After opening the day marginally higher, the Indian share markets registered further gains and are presently trading on a positive note. Sectoral indices are trading on a positive note with stocks in the metal sector and capital goods sector witnessing maximum buying interest.
The BSE Sensex is trading up 145 points (up 0.5%) and the NSE Nifty is trading up 49 points (up 0.6%). The BSE Mid Cap index is trading up by 0.6%, while the BSE Small Cap index is trading up by around 0.8%. The rupee is trading at 67.95 to the US$.
As per an article in the Economic Times, the government has put on hold a controversial circular on the taxation of indirect transfers of Indian assets. This comes as the government is said to amend the income tax law to provide stability and clarity to foreign portfolio investors (FPIs).
The above decisions have been made to attract foreign funds in India and make it a preferred investment destination. Please note that FPIs became concerned about being landed with tax bills from transactions in previous years following a clarification issued by the Central Board of Direct Taxes (CBDT) in December.
Apart from FPIs, the upcoming budget is said to bring cheer to both individuals and corporate taxpayers. This comes as the government looks to lift sentiment in the wake of demonetisation.
On the cards is a revamp of the income-tax framework for individuals and a reduction in the corporate tax rate to encourage companies to invest.
For individual tax-payers, there is a proposal to widen the Rs 2.5-5 lakh slab and tax it at a lower rate. If this happens, there will be a revival in demand which had been hit by demonetisation. An increase in take-home pay will spur overall consumption and, in turn, benefit the economy.
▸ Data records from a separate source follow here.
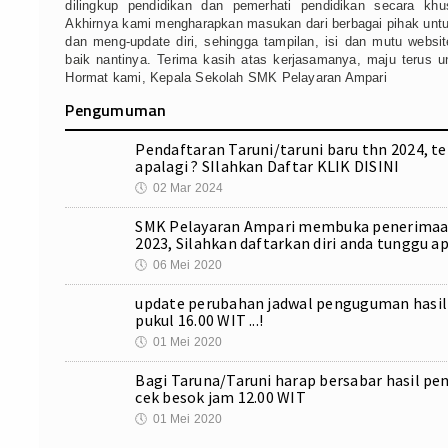
dilingkup pendidikan dan pemerhati pendidikan secara k
Akhirnya kami mengharapkan masukan dari berbagai pihak untuk 
dan meng-update diri, sehingga tampilan, isi dan mutu websi
baik nantinya. Terima kasih atas kerjasamanya, maju terus u
Hormat kami, Kepala Sekolah SMK Pelayaran Ampari
Pengumuman
Pendaftaran Taruni/taruni baru thn 2024, tel
apalagi ? SIlahkan Daftar
KLIK DISINI
🕔
02 Mar 2024
SMK Pelayaran Ampari membuka penerimaan 
2023, Silahkan daftarkan diri anda tunggu apa
🕔
06 Mei 2020
update perubahan jadwal penguguman hasil 
pukul 16.00 WIT ...!
CLIK APLIKASI KELULUS
🕔
01 Mei 2020
Bagi Taruna/Taruni harap bersabar hasil pe
cek besok jam 12.00 WIT
🕔
01 Mei 2020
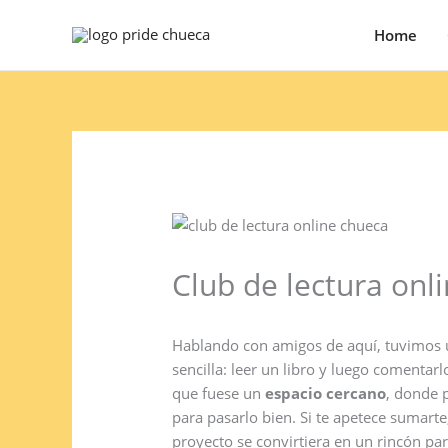
Ir
Home
al
contenido
Club de lectura onl
Hablando con amigos de aquí, tuvimos 
sencilla: leer un libro y luego comentar
que fuese un
espacio cercano
, donde 
para pasarlo bien. Si te apetece sumart
proyecto se convirtiera en un rincón para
On the corporate tax side, the government aims to bring down the tax rate to 25% over four years beginning this year. A reduction in rates here will mean rise in private investments.
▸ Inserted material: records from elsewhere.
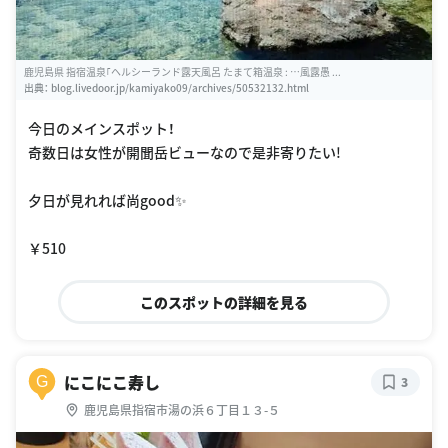
鹿児島県 指宿温泉｢ヘルシーランド露天風呂 たまて箱温泉 : …風露愚 ...
出典：
blog.livedoor.jp/kamiyako09/archives/50532132.html
今日のメインスポット！
奇数日は女性が開聞岳ビューなので是非寄りたい!
夕日が見れれば尚good✨
￥510
このスポットの詳細を見る
にこにこ寿し
G
3
鹿児島県指宿市湯の浜６丁目１３-５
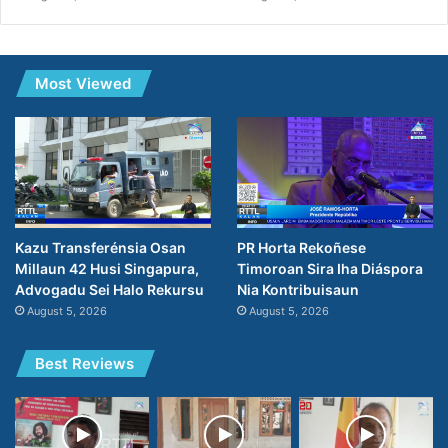
Most Viewed
Kazu Transferénsia Osan
PR Horta Rekoñese
Millaun 42 Husi Singapura,
Timoroan Sira Iha Diáspora
Advogadu Sei Halo Rekursu
Nia Kontribuisaun
August 5, 2026
August 5, 2026
Best Reviews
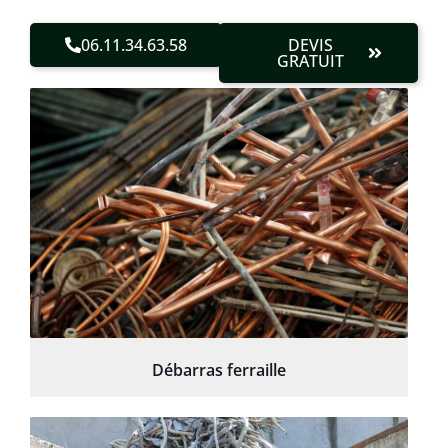
06.11.34.63.58
DEVIS
GRATUIT
Débarras ferraille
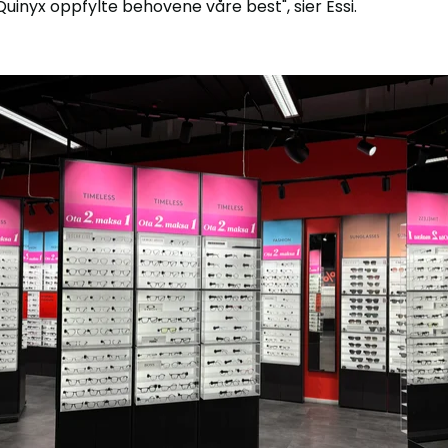
uinyx oppfylte behovene våre best", sier Essi.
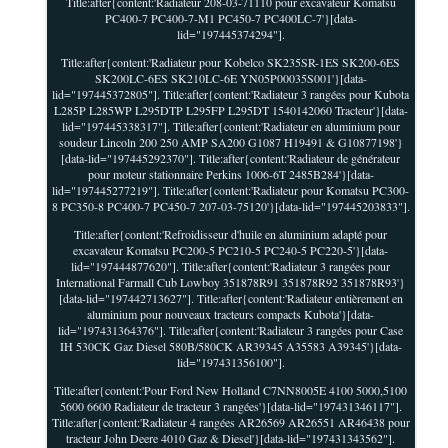
Title:after{content:'Radiateur 208-03-71110 pour excavateur Komatsu
PC400-7 PC400-7-M1 PC450-7 PC400LC-7'}[data-
lid="197445374294"].
Title:after{content:'Radiateur pour Kobelco SK235SR-1ES SK200-6ES
SK200LC-6ES SK210LC-6E YN05P00035S001'}[data-
lid="197445372805"]. Title:after{content:'Radiateur 3 rangées pour Kubota
L285P L285WP L295DTP L295FP L295DT 1540142060 Tracteur'}[data-
lid="197445338317"]. Title:after{content:'Radiateur en aluminium pour
soudeur Lincoln 200 250 AMP SA200 G1087 H19491 & G10877198'}
[data-lid="197445292370"]. Title:after{content:'Radiateur de générateur
pour moteur stationnaire Perkins 1006-6T 2485B284'}[data-
lid="197445277219"]. Title:after{content:'Radiateur pour Komatsu PC300-
8 PC350-8 PC400-7 PC450-7 207-03-75120'}[data-lid="197445203833"].
Title:after{content:'Refroidisseur d'huile en aluminium adapté pour
excavateur Komatsu PC200-5 PC210-5 PC240-5 PC220-5'}[data-
lid="197444877620"]. Title:after{content:'Radiateur 3 rangées pour
International Farmall Cub Lowboy 351878R91 351878R92 351878R93'}
[data-lid="197442713627"]. Title:after{content:'Radiateur entièrement en
aluminium pour nouveaux tracteurs compacts Kubota'}[data-
lid="197431364376"]. Title:after{content:'Radiateur 3 rangées pour Case
IH 530CK Gaz Diesel 580B/580CK AR39345 A35583 A39345'}[data-
lid="197431356100"].
Title:after{content:'Pour Ford New Holland C7NN8005E 4100 5000,5100
5600 6600 Radiateur de tracteur 3 rangées'}[data-lid="197431346117"].
Title:after{content:'Radiateur 4 rangées AR26569 AR26551 AR46438 pour
tracteur John Deere 4010 Gaz & Diesel'}[data-lid="197431343562"].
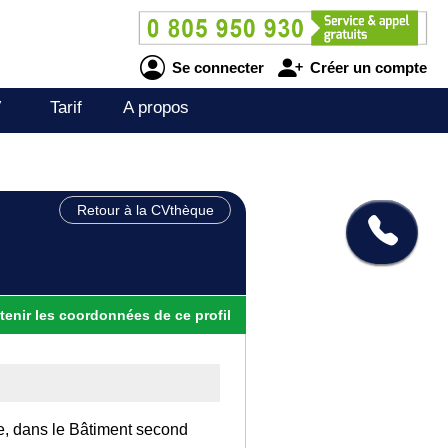
Se connecter
Créer un compte
V
Tarif
A propos
Retour à la CVthèque
tenir
les
coordonnées
de ce profil
ce, dans le Bâtiment second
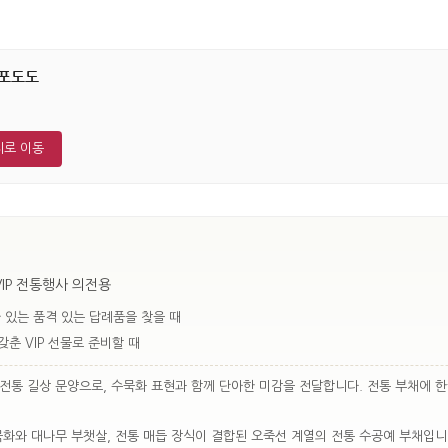
포도도
지로 이동
VIP 전통행사 의전용
 있는 품격 있는 답례품을 찾을 때
춘 VIP 선물로 준비할 때
전통 길상 문양으로, 수묵화 표현과 함께 단아한 미감을 전달합니다. 전통 부채에 
묵화와 대나무 부챗살, 전통 매듭 장식이 결합된 오죽선 계열의 전통 수공예 부채입니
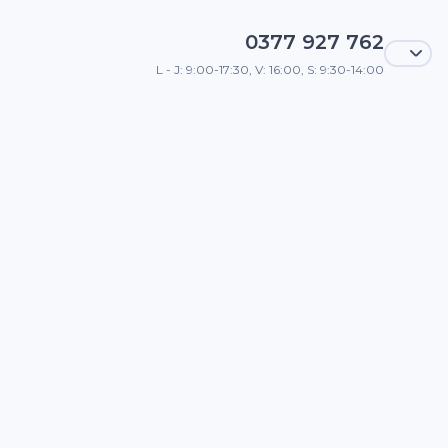
0377 927 762
L - J: 9:00-17:30, V: 16:00, S: 9:30-14:00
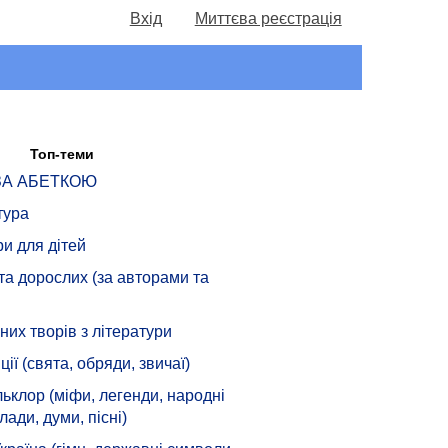
Вхід
Миттєва реєстрація
Топ-теми
 ЗА АБЕТКОЮ
тура
ри для дітей
 та дорослих (за авторами та
их творів з літератури
ції (свята, обряди, звичаї)
ьклор (міфи, легенди, народні
лади, думи, пісні)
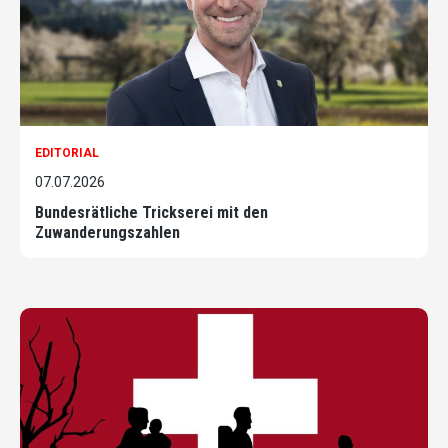
EDITORIAL
07.07.2026
Bundesrätliche Trickserei mit den
Zuwanderungszahlen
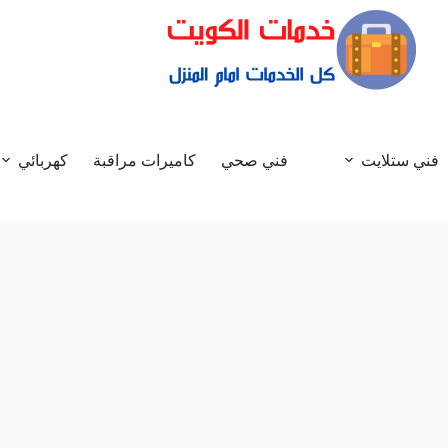
فني ستلايت
فني صحي
كاميرات مراقبة
كهربائي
As of now, our corporate tax rate stands at almost 35%, which is the second highest in the world. This can be seen in the chart below:
That said, one must also note companies get a whole raft of exemptions. As per the government claims, these exemptions bring the effective tax rate of India Inc. down to just 23%.
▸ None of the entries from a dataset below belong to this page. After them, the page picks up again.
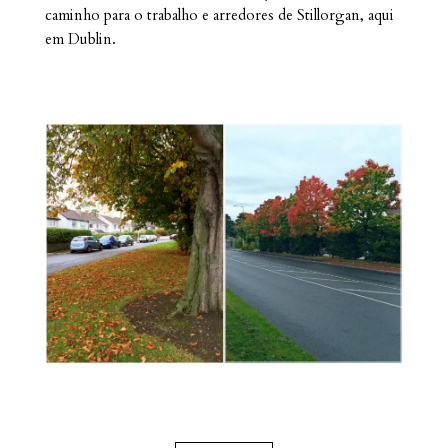
caminho para o trabalho e arredores de Stillorgan, aqui
em Dublin.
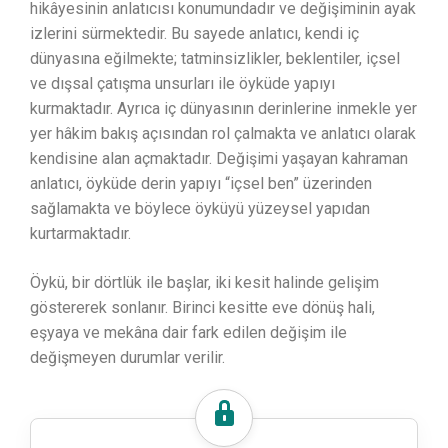
hikâyesinin anlatıcısı konumundadır ve değişiminin ayak
izlerini sürmektedir. Bu sayede anlatıcı, kendi iç
dünyasına eğilmekte; tatminsizlikler, beklentiler, içsel
ve dışsal çatışma unsurları ile öyküde yapıyı
kurmaktadır. Ayrıca iç dünyasının derinlerine inmekle yer
yer hâkim bakış açısından rol çalmakta ve anlatıcı olarak
kendisine alan açmaktadır. Değişimi yaşayan kahraman
anlatıcı, öyküde derin yapıyı “içsel ben” üzerinden
sağlamakta ve böylece öyküyü yüzeysel yapıdan
kurtarmaktadır.
Öykü, bir dörtlük ile başlar, iki kesit halinde gelişim
göstererek sonlanır. Birinci kesitte eve dönüş hali,
eşyaya ve mekâna dair fark edilen değişim ile
değişmeyen durumlar verilir.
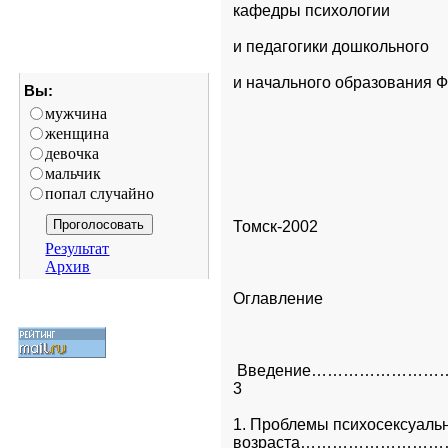
кафедры психологии
и педагогики дошкольного
и начального образования 
Вы:
мужчина
женщина
девочка
мальчик
попал случайно
Томск-2002
Результат
Архив
Оглавление
 Введение……………………
3
1. Проблемы психосексуальн
возраста……………………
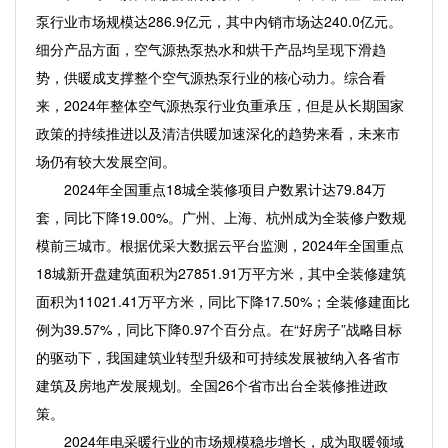
泵行业市场规模达286.9亿元，其中内销市场达240.0亿元。
细分产品方面，空气源热泵热水和烘干产品均呈现下滑趋
势，供暖成支撑整个空气源热泵行业的核心动力。综合看
来，2024年整体空气源热泵行业负重承压，但是从长期国家
政策的持续推进以及清洁供暖加速深化的趋势来看，未来市
场仍有较大发展空间。
2024年全国重点18城全装修项目户数累计达79.84万
套，同比下降19.00%。广州、上海、杭州成为全装修户数规
模前三城市。根据优采大数据云平台监测，2024年全国重点
18城新开盘建筑面积为27851.91万平方米，其中全装修建筑
面积为11021.41万平方米，同比下降17.50%；全装修建面比
例为39.57%，同比下降0.97个百分点。在“好房子”战略目标
的驱动下，我国建筑业转型升级和可持续发展被纳入各省市
建筑及房地产发展规划。全国26个省市出台全装修推进政
策。
2024年电采暖行业的市场规模稳步增长，成为取暖领域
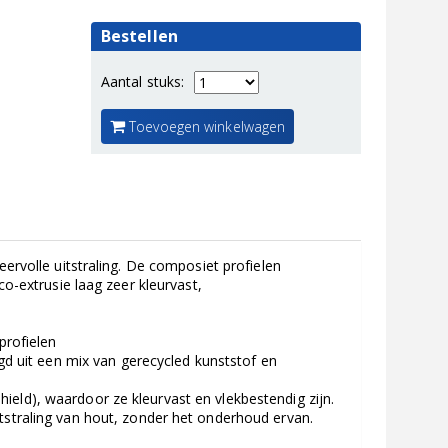
Bestellen
Aantal stuks:
Toevoegen winkelwagen
olle uitstraling. De composiet profielen
co-extrusie laag zeer kleurvast,
rofielen
 uit een mix van gerecycled kunststof en
ield), waardoor ze kleurvast en vlekbestendig zijn.
itstraling van hout, zonder het onderhoud ervan.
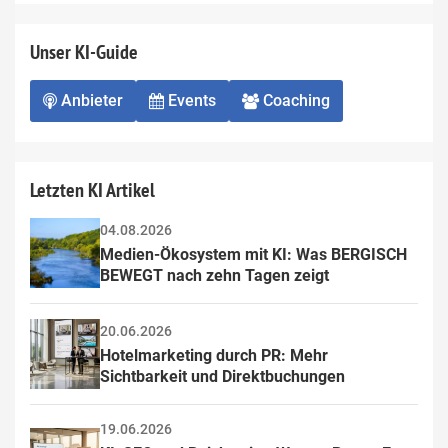
Unser KI-Guide
Anbieter
Events
Coaching
Letzten KI Artikel
04.08.2026
Medien-Ökosystem mit KI: Was BERGISCH 
BEWEGT nach zehn Tagen zeigt
20.06.2026
Hotelmarketing durch PR: Mehr 
Sichtbarkeit und Direktbuchungen
19.06.2026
This being the case, as we look towards the upcoming Union Budget for 2017-18, what we want is to see the government getting rid of the complicated layers of exemptions, and to have a simple and uniform tax rate which is lower than the current one.
This will not only make for better tax compliance by taxpayers, but also make it easier for the tax department to administer appropriate tax collections as well as reduce tax litigation.
On the news from the global markets, United Kingdom Prime Minister Theresa May yesterday said Britain will quit the EU single market when it leaves the European Union (EU).
In her speech delivered yesterday, May also promised to seek the greatest possible access to the European markets. However, she said Britain would aim to establish its own free trade deals with countries far beyond Europe, and impose limits on immigration from the continent.
We believe the eurozone is still a mess. And it's going to have major consequences for the global financial markets, including the Indian stock markets.